Sunday, Feb. 12, 2006

Tumult in Toon Town

By RICHARD CORLISS

Where have all the pixels gone? That's what cartoon mavens were asking about the Oscar finalists for animated feature. At a time when computer-generated imagery (CGI) bedazzles the box office, when Disney dumps its 75-year-old traditional-animation unit and spends $7.4 billion to buy CGI leader Pixar, the three nominees are defiantly old-fashioned and handcrafted: two delightful stop-motion movies--Wallace & Gromit in the Curse of the Were-Rabbit and Tim Burton's Corpse Bride--as well as a hand-drawn fantasy, Howl's Moving Castle, from Japanimator Hayao Miyazaki. Meanwhile, three big-studio CGI hits--DreamWorks' Madagascar, Disney's Chicken Little and Fox's Robots--got shut out.

You could say the category's voters (316 animation professionals) were in synch with this year's overall Oscar mood: ignore the mainstream hits, and reward quality work in the little films. (Hi there, Brokeback Mountain!
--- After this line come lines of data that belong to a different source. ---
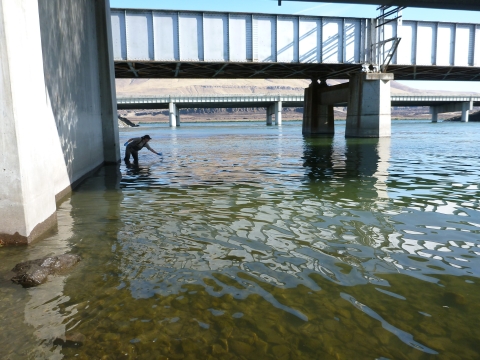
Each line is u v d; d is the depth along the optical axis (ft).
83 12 41.47
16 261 15.61
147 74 131.75
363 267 14.79
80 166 37.45
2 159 17.04
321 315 11.27
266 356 9.40
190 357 9.38
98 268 14.85
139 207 25.62
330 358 9.30
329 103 140.97
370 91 114.11
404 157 58.08
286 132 174.50
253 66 119.24
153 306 11.82
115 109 56.18
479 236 18.54
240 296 12.45
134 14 100.78
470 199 27.22
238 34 106.63
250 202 26.84
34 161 18.72
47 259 14.84
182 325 10.75
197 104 359.25
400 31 110.73
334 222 21.21
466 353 9.47
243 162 53.83
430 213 23.18
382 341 9.98
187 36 103.91
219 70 123.85
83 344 9.87
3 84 16.28
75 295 12.59
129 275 14.16
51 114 27.25
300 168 46.32
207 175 41.01
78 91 37.24
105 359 9.31
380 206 25.21
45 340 10.06
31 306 11.88
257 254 16.24
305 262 15.31
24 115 17.58
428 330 10.48
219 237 18.61
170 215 23.20
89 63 43.96
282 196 28.94
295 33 109.81
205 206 25.64
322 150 73.51
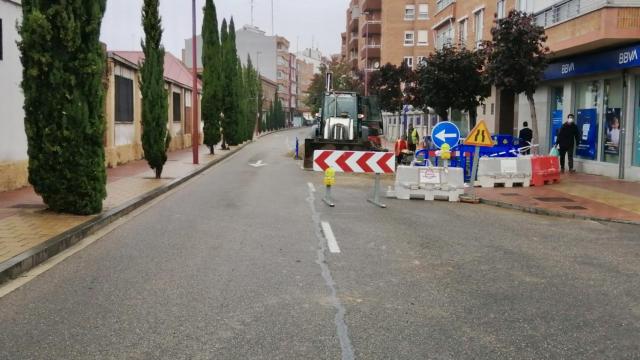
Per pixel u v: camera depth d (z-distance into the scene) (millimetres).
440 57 27141
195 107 25750
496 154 18547
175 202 13875
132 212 12242
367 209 12883
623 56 18422
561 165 21906
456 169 15055
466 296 6160
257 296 6070
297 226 10453
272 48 124000
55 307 5715
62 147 10422
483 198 14789
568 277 7066
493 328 5164
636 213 12445
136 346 4688
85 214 10773
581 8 19250
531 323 5312
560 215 12547
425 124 48625
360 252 8297
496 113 29281
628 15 17375
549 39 21453
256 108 76875
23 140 15383
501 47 19984
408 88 36969
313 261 7691
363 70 71188
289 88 141750
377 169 13898
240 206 13102
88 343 4754
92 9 10344
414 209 13086
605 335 5020
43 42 10016
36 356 4496
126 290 6301
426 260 7859
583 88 22125
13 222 9859
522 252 8523
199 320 5309
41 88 10242
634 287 6637
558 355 4555
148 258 7867
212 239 9211
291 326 5156
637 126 18922
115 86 23922
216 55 33000
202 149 39438
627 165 19250
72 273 7074
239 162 28984
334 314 5500
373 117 31125
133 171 21250
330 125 25859
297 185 17891
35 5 10000
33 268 7355
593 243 9422
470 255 8234
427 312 5598
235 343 4746
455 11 37469
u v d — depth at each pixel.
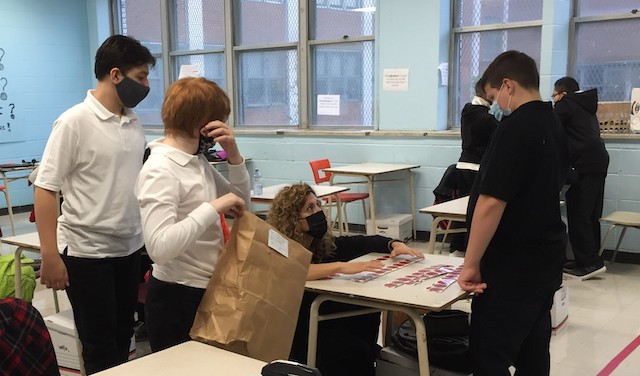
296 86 6.62
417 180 5.68
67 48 7.84
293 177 6.47
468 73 5.66
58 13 7.70
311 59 6.46
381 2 5.73
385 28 5.74
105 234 2.03
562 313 3.35
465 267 1.87
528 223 1.83
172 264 1.63
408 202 5.74
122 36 1.97
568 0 5.06
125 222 2.06
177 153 1.57
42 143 7.61
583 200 4.29
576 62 5.18
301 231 2.16
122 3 8.01
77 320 2.11
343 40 6.18
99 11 8.01
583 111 4.25
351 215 6.08
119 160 2.02
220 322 1.46
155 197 1.49
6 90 7.14
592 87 5.13
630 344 3.13
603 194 4.44
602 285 4.17
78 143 1.94
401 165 5.62
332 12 6.26
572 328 3.37
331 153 6.17
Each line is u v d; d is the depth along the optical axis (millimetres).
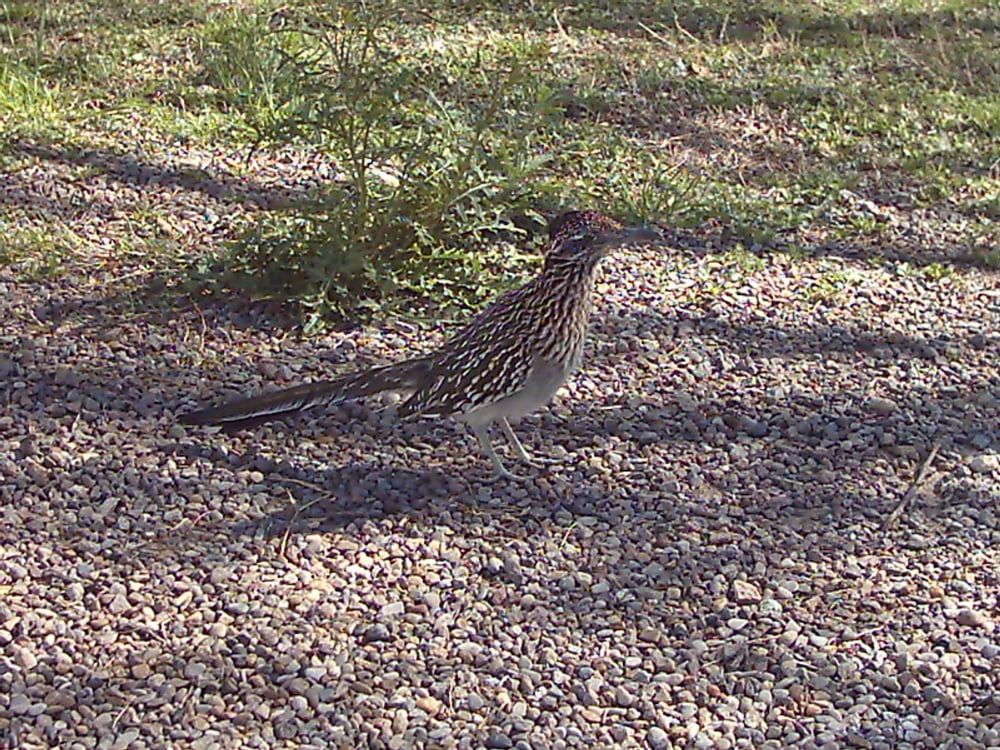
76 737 7109
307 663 7668
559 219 8898
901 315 12016
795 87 17016
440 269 11695
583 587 8422
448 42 17672
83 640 7781
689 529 8992
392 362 10727
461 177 11664
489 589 8359
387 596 8250
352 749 7125
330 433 9898
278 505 9055
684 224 13383
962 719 7430
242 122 15000
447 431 10000
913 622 8156
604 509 9180
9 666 7535
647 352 11172
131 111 15195
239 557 8539
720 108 16328
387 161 13508
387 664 7699
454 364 9023
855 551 8836
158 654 7688
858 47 18688
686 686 7648
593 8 19625
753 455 9852
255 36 16609
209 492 9148
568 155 14523
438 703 7438
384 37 17391
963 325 11898
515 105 15648
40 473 9219
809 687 7648
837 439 10094
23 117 14672
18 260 11984
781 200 14125
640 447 9906
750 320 11766
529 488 9367
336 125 11531
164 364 10633
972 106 16672
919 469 9750
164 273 11789
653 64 17578
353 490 9242
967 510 9273
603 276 12398
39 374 10398
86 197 13195
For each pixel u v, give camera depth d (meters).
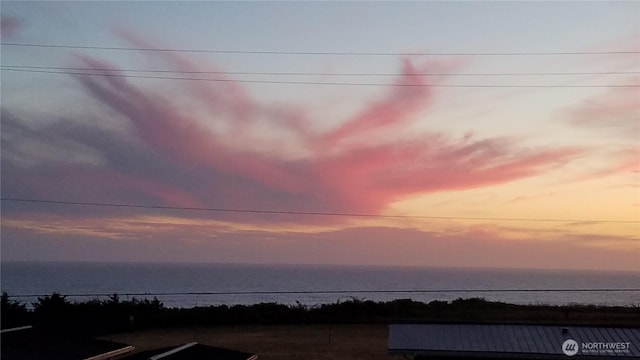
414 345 22.55
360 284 150.25
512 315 52.19
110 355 20.56
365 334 43.78
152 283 147.88
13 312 43.22
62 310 46.16
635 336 22.61
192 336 42.50
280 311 52.19
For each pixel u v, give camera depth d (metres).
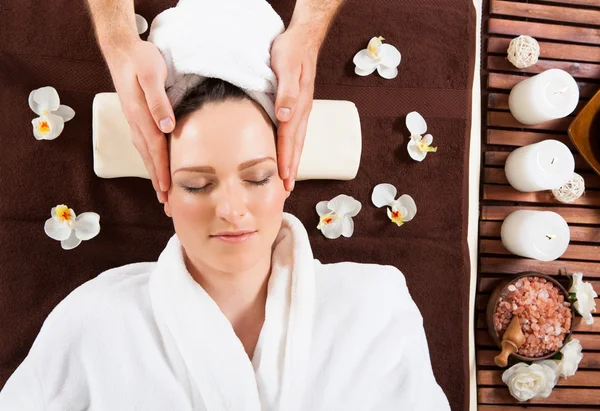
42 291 1.08
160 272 0.75
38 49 1.08
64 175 1.08
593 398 1.22
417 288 1.17
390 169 1.17
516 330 1.12
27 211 1.08
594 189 1.23
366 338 0.80
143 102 0.66
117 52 0.76
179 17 0.61
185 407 0.74
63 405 0.76
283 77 0.62
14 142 1.07
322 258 1.15
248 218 0.62
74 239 1.08
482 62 1.23
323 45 1.15
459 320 1.18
Bye-bye, Narnia!) But the resentment of cartoon veterans toward the CGI style that put them out of business could play a part. "A lot of animators are older, and computers have a stigma," says Tim Miller, creative director of Blur Studio, which copped a nomination last year for its short Gopher Broke. "I hate seeing political motivation influencing what's chosen." Perhaps the main reason no CGI film was nominated is that Pixar postponed the release of Cars--its only feature scheduled for 2005--to 2006. But the other CGI studios still won where it counts: worldwide box office for Madagascar, Chicken Little and Robots together was more than $1 billion. That means their makers can cry all the way to the piggy bank.